Earnings estimates continue to trend lower, which is bearish for the stock.
Starbucks shares will need additional upside catalysts to break the current downside trend.
Starbucks Stock Falls As The Company Suspends Its Stock Buyback Program
Shares of Starbucks found themselves under pressure after the company announced that it would suspend stock buybacks.
Howard Schultz is returning as CEO, and this is his first major decision. The company is under pressure due to the threat of unionisation of its workforce, so Starbucks wants to focus on the investments in its employees and stores.
Starbucks stock have been under pressure for many months. The stock made an attempt to settle above the $125 level back in July 2021 but lost momentum and declined towards the $80 level in mid-March. Currently, it is trying to settle below the $86 level.
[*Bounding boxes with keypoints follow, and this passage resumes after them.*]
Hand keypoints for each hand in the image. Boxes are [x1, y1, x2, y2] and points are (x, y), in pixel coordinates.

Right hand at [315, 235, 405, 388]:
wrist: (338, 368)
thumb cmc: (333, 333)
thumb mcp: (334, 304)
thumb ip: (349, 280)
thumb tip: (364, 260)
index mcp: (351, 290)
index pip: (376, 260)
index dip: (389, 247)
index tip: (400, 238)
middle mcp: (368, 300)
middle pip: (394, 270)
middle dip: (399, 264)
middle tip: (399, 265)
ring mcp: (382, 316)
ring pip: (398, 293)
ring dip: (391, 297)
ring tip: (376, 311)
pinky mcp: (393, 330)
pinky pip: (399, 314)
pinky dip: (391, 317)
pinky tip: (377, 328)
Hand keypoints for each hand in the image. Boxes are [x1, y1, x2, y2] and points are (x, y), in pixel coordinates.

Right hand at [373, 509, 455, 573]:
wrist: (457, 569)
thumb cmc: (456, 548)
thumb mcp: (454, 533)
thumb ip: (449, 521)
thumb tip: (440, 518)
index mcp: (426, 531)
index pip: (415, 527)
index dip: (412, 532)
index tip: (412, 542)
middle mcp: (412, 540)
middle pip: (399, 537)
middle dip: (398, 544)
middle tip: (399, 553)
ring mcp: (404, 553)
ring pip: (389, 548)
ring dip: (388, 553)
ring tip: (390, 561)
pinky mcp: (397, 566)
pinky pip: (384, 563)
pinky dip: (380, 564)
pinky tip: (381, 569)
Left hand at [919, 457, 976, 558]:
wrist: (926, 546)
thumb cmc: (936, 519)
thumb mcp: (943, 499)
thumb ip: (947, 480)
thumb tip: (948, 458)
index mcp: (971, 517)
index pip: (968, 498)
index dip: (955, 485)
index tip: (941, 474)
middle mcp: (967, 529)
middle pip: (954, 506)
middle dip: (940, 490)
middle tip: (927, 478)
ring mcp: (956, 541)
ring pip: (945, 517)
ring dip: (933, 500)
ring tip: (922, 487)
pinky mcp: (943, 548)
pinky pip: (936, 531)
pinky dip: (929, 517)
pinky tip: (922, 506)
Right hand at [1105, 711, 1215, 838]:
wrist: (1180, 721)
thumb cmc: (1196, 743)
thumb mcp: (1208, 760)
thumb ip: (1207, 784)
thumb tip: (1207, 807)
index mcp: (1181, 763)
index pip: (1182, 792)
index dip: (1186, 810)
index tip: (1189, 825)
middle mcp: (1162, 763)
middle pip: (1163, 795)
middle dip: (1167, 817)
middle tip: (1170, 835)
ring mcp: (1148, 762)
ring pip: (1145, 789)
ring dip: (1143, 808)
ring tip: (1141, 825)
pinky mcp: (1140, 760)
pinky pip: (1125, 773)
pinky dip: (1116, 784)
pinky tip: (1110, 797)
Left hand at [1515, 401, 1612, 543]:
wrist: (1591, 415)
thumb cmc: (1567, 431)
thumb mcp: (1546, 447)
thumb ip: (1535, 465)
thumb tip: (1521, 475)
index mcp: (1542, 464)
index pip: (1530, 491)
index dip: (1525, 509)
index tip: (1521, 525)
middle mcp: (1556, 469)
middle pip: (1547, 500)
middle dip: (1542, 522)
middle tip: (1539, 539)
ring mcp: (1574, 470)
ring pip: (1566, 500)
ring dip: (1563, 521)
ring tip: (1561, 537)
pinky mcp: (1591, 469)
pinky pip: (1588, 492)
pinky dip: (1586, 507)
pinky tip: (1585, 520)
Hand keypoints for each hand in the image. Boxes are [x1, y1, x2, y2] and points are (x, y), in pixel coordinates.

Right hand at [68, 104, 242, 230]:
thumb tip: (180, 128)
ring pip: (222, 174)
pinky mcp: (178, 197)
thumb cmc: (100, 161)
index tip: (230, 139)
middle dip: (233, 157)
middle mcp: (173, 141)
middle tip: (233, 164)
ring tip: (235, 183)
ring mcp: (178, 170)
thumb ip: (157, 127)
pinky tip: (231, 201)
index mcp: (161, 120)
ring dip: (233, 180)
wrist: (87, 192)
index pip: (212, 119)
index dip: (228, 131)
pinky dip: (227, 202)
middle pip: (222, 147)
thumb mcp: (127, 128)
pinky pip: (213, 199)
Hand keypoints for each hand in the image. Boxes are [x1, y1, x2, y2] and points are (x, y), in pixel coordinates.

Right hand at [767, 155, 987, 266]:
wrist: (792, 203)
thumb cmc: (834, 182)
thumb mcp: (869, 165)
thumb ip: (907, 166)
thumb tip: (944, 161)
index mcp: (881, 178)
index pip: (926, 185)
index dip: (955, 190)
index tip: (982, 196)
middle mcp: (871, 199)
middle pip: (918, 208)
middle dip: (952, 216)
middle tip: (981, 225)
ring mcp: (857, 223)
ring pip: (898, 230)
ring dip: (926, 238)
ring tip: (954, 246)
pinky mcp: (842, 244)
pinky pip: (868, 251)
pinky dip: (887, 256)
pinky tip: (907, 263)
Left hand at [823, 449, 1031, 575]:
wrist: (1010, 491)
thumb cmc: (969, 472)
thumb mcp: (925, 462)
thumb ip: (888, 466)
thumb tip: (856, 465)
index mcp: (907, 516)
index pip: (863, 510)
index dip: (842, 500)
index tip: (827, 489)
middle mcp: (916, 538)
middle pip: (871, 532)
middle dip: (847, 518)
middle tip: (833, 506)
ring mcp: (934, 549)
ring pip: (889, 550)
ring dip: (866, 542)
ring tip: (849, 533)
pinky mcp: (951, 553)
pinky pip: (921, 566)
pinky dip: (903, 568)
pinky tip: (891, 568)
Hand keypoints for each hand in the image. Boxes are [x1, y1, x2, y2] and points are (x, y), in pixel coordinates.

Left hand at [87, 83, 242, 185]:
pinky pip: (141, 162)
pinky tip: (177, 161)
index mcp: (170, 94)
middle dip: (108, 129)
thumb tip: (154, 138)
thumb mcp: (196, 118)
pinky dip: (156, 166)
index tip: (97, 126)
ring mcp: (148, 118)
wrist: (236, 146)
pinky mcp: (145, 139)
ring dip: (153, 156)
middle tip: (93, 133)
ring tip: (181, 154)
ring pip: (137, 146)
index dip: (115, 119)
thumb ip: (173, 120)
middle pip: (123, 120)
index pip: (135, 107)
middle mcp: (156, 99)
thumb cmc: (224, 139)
What’s Next For Starbucks Stock?
Analysts expect that Starbucks will report earnings of $3.33 per share in the current year and $3.9 per share in the next year, so the stock is trading at 22 forward P/E. It should be noted that analyst estimates have been moving lower in recent months, which served as a material bearish catalyst for Starbucks stock.
At this point, it looks that the market believes that Starbucks’ costs will continue to grow in the near term. Meanwhile, the suspension of the buyback program removes some support that was previously provided to the stock.
In the longer term, the decision to suspend the buyback program may serve as a positive catalyst in case the money that would have been used to buy shares would be invested to re-energize growth. For Starbucks stock to have a chance to gain sustainable upside momentum, earnings estimates must start to move higher. In case earnings estimates continue to trend lower in the upcoming weeks, the stock could test recent lows near the $80 level.